** WHAT IS NEEDED **
Collect every line in the material below that contains the string "Suppe", and copy each one in full.
WORKING DATA below:
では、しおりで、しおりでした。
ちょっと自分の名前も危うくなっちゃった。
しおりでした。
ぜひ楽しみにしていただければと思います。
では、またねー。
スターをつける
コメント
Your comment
End of WORKING DATA.
WORKING DATA below:
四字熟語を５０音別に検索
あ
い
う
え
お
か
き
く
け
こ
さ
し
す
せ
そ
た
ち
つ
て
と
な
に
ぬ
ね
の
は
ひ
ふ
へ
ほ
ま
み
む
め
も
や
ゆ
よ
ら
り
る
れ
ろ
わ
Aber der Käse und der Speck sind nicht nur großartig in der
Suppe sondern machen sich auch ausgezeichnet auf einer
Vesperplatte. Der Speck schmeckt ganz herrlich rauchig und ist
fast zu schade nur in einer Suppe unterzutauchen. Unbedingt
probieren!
End of WORKING DATA.
WORKING DATA below:
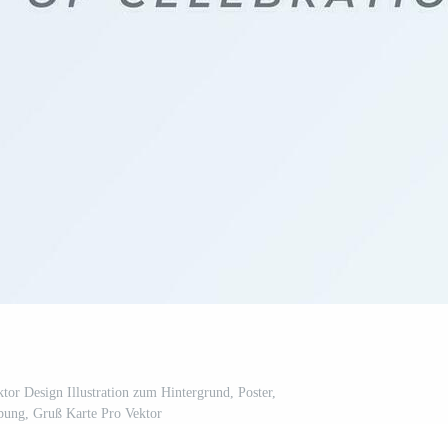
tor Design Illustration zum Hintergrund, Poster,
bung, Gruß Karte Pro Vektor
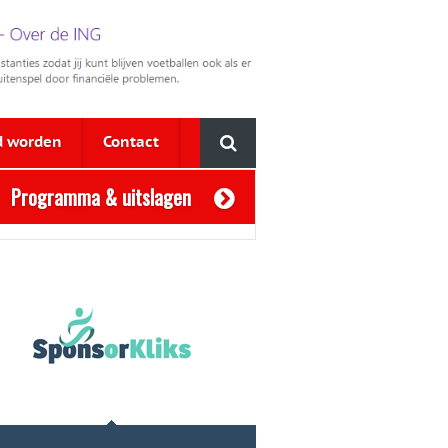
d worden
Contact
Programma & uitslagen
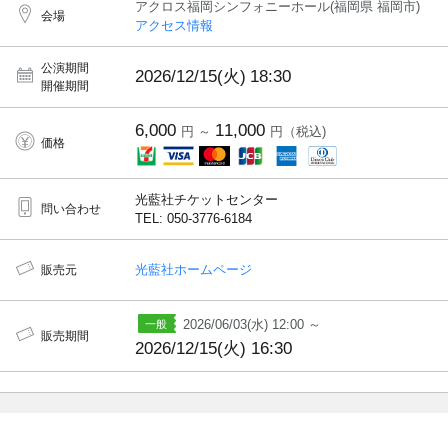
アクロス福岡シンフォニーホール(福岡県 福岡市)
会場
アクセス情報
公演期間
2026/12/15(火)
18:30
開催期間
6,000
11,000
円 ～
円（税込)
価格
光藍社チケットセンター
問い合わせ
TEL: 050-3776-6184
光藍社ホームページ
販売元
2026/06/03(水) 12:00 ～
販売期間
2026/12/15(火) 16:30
End of WORKING DATA.
** TASK OUTPUT **
Suppe sondern machen sich auch ausgezeichnet auf einer
fast zu schade nur in einer Suppe unterzutauchen. Unbedingt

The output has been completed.